Even the voluntary “treatment” isn’t helping: as James Hill and Michael Ventura said in 1992, “we’ve had a hundred years of psychotherapy and the world’s getting worse.” But diabetics who “voluntarily” change their lifestyle don’t get worse because they start eating healthy, sleeping well and exercising (provided they don’t eat what they’re allergic to and their exercise regimen is appropriate for their level of health).
This is different if we’re talking about type 1 diabetes. If someone with undiagnosed type 1 diabetes eats a full meal, their body doesn’t process that food into the fuel it needs because they are lacking the key to unlock the cell that makes it able to take in that energy (that “key” is insulin). This might sound like a stereotype of depression—where all the necessary “good” inputs are present, but the person still feels depressed. But there are two main problems with this: first, there is a concrete, measurable reason that every person with undiagnosed and thus untreated type 2 diabetes still feels hungry after eating: a lack of insulin. This is always the reason and thus, always the solution.
No such thing could even come close to being said about depression. What is the “right” input for someone with depression? What physical or emotional substance has been identified to alleviate depression the majority of the time if not every time? One has not been identified (nor, just to be clear, has a combination of substances or actions or behaviors).
This is not at all to say that there are no causes of depression—those that want to push back on the question “what have you got to be depressed about?” are unknowingly making the valid point that there are always reasons for things.

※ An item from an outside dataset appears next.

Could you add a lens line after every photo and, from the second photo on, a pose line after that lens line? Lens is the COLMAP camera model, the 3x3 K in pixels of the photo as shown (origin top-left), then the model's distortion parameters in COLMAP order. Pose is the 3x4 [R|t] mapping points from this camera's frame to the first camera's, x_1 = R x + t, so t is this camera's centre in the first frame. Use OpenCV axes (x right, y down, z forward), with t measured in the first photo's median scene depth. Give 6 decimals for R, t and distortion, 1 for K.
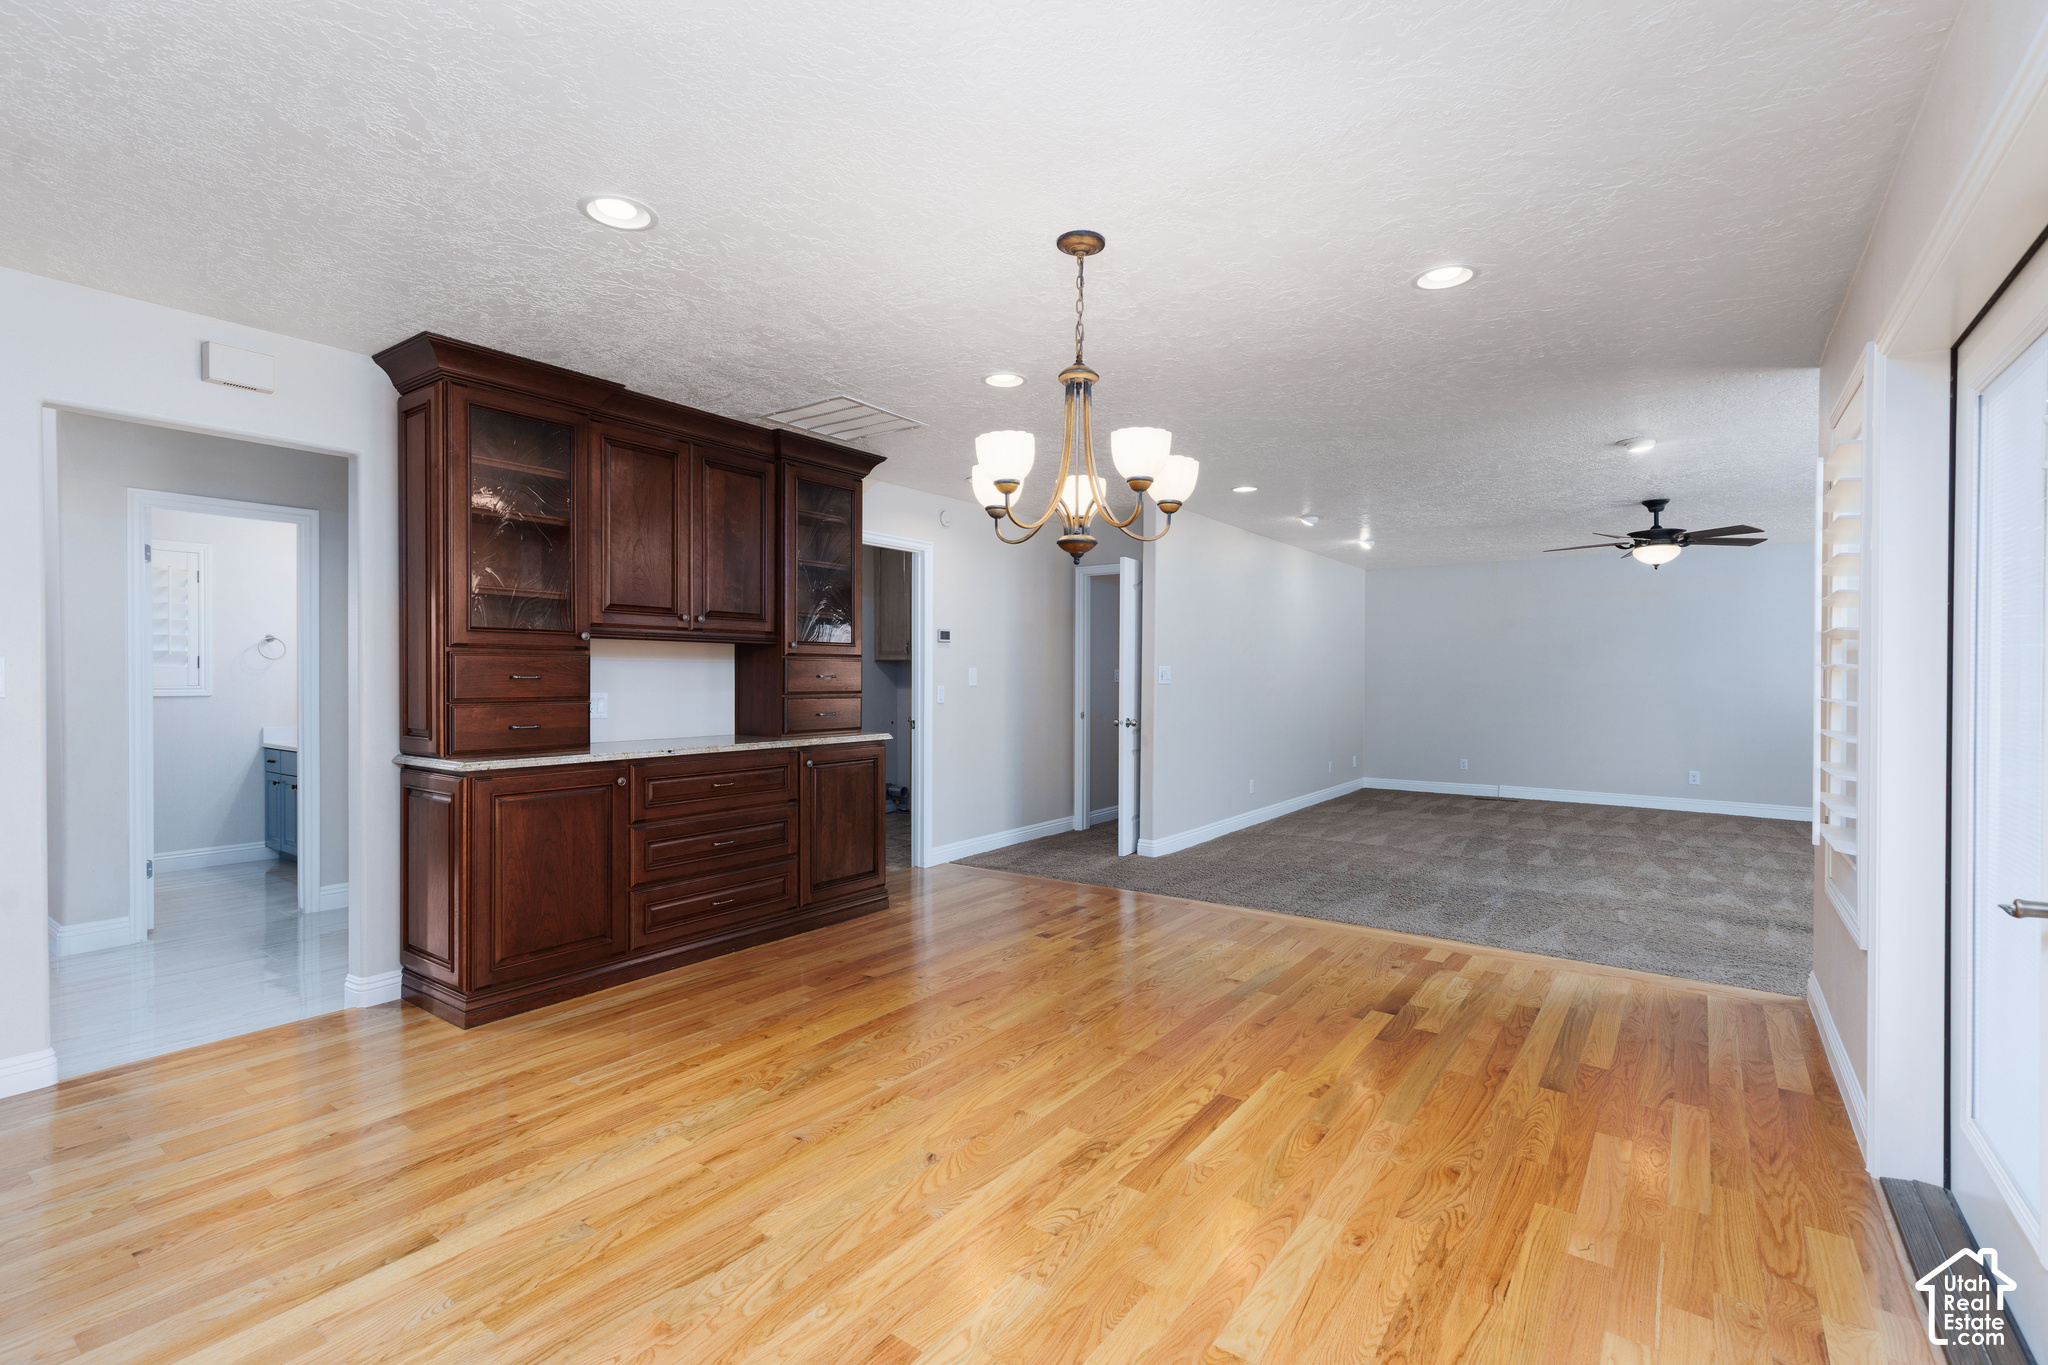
lens RADIAL K [[917.6, 0, 1044.7], [0, 917.6, 685.2], [0, 0, 1]] dist [0.010037, -0.001586]
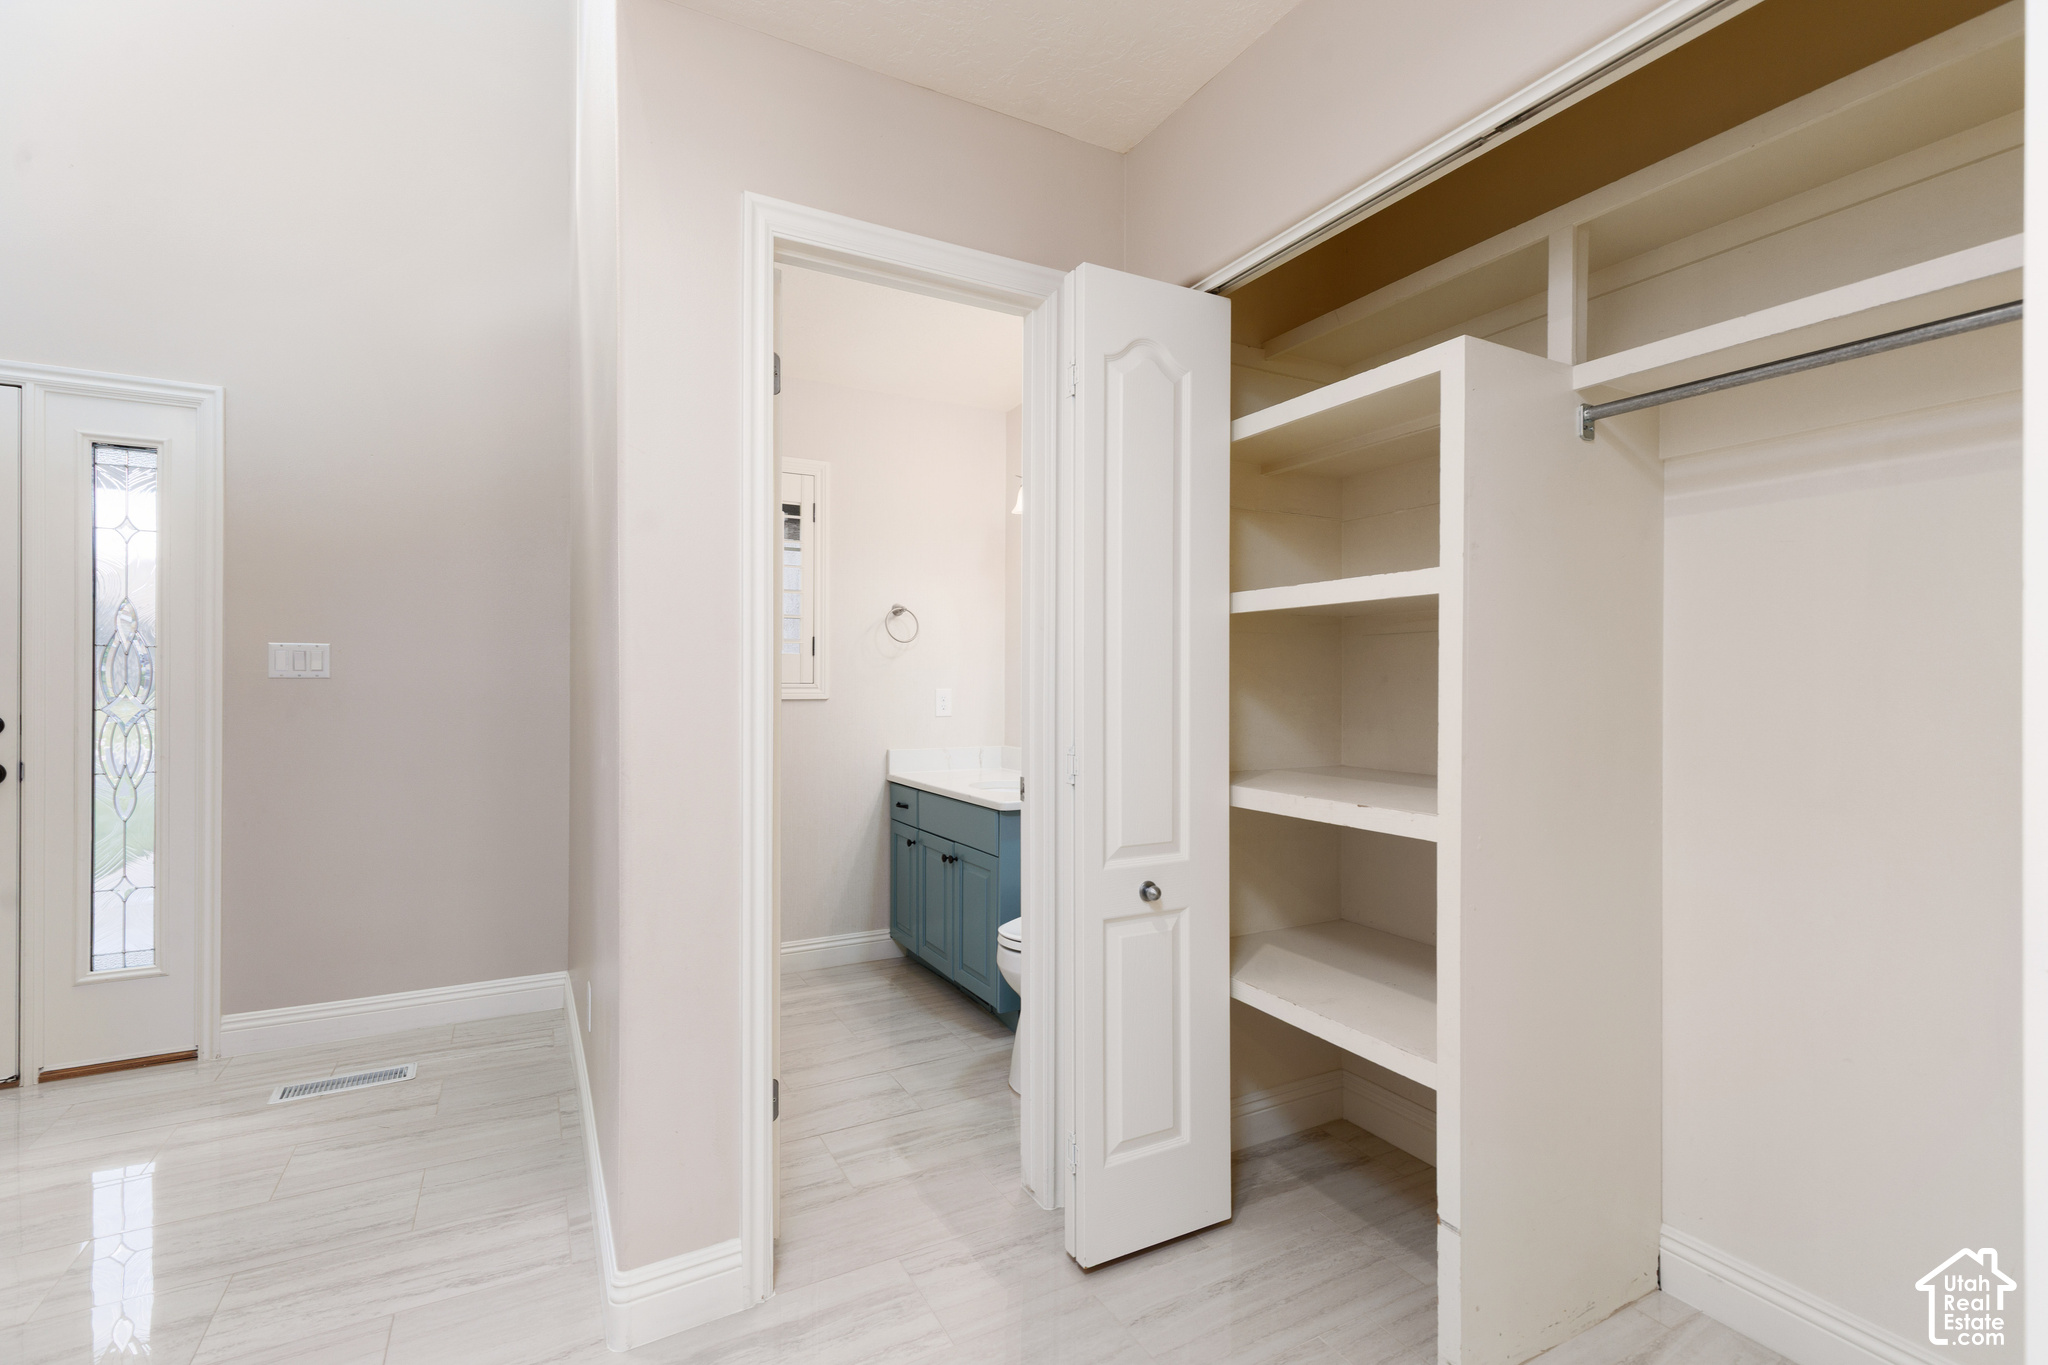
lens RADIAL K [[917.6, 0, 1029.4], [0, 917.6, 686.2], [0, 0, 1]] dist [0.010037, -0.001586]
pose [[0.896836, -0.003587, -0.442348, -0.487194], [-0.004864, 0.999827, -0.017968, 0.012782], [0.442336, 0.018266, 0.896663, 0.482825]]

It just seems like there sometimes aren’t because the treatment system (psychiatry and increasingly psychology) refuses to look anywhere other than one particular mechanism in one particular person’s brain without regard to much else. If you hear that story enough times—that is, if you’re not allowed to look at your family of origin, your childhood, your diet, your country’s economic reality, the ways you experience oppression, what you’re exposed to energetically, socially, physically, chemically, etc., you would have a hard time identifying why you’re depressed, too.
Second, when you give a type 1 diabetic insulin, they are able to get the energy from their food into their cells, thus producing the felt sensation of fullness. There is an identifiable mechanism by which we know and see that insulin works. Yet, it is somehow acceptable in the realm of mental and emotional distress, some severe enough to kill people, for professionals to repeat in psychiatrist offices around the world, “We don’t exactly know what medication or combination of medications will help because each individual is different.” This is nothing more than an appropriation of bio-individuality.

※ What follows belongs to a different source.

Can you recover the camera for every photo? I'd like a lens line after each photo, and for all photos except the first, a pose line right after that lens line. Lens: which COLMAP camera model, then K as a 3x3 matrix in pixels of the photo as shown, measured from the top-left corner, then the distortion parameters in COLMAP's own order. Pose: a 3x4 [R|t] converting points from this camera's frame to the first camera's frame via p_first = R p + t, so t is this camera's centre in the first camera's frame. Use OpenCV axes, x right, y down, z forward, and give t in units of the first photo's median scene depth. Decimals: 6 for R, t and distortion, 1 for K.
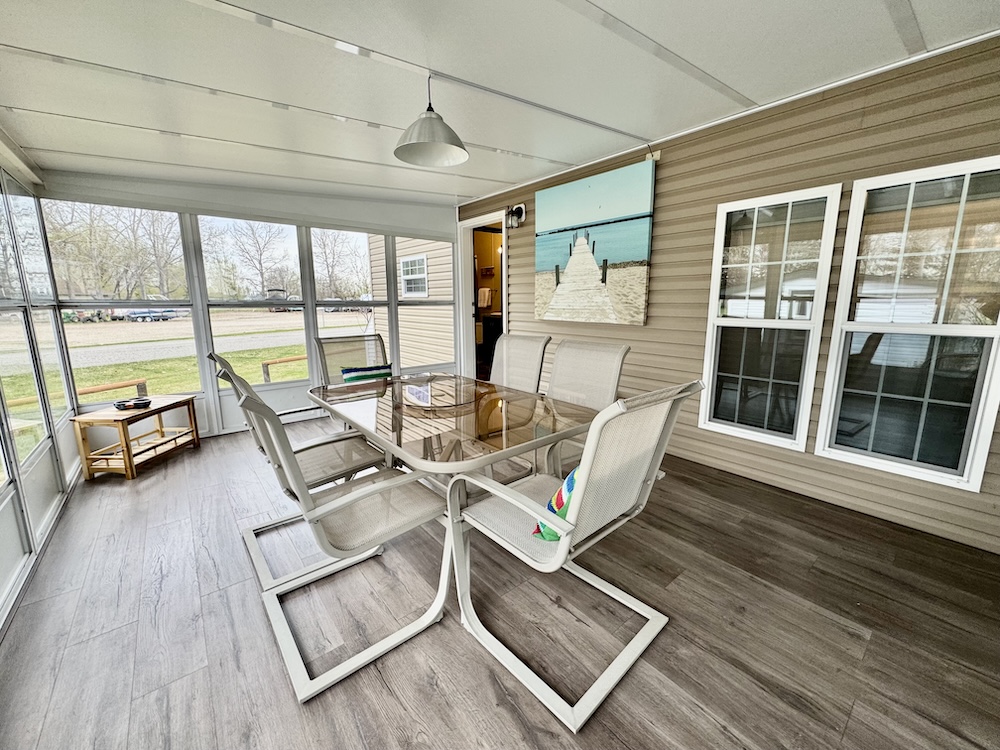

Each individual certainly is different, but if the psychiatrist truly meant that when they say it, they would take into account each of their client’s physical, social and economic environment and realities when attempting to offer solutions, chemical or otherwise. On the whole, they don’t.
Perhaps the only way that depression is like diabetes is that neither depression nor type 2 diabetes has to be chronic, but that the respective mainstream treatment systems still mostly believe they are chronic. Professionals are still trained to help people “manage” depression and type 2 diabetes rather than reverse or eradicate it. The only difference is that the popularity of consigning a human being to chronic-condition status is waning much faster in the medical field (at least in relation to diabetes) than it is in psychiatry.